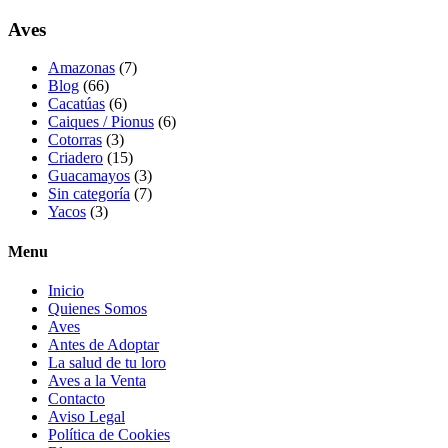
Aves
Amazonas
(7)
Blog
(66)
Cacatúas
(6)
Caiques / Pionus
(6)
Cotorras
(3)
Criadero
(15)
Guacamayos
(3)
Sin categoría
(7)
Yacos
(3)
Menu
Inicio
Quienes Somos
Aves
Antes de Adoptar
La salud de tu loro
Aves a la Venta
Contacto
Aviso Legal
Política de Cookies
# # # # #
TASK DIRECTIONS
Reproduce the entire listing exactly, except for any pictures it contains.

WRITTEN SOLUTION
Aves
Amazonas
(7)
Blog
(66)
Cacatúas
(6)
Caiques / Pionus
(6)
Cotorras
(3)
Criadero
(15)
Guacamayos
(3)
Sin categoría
(7)
Yacos
(3)
Menu
Inicio
Quienes Somos
Aves
Antes de Adoptar
La salud de tu loro
Aves a la Venta
Contacto
Aviso Legal
Política de Cookies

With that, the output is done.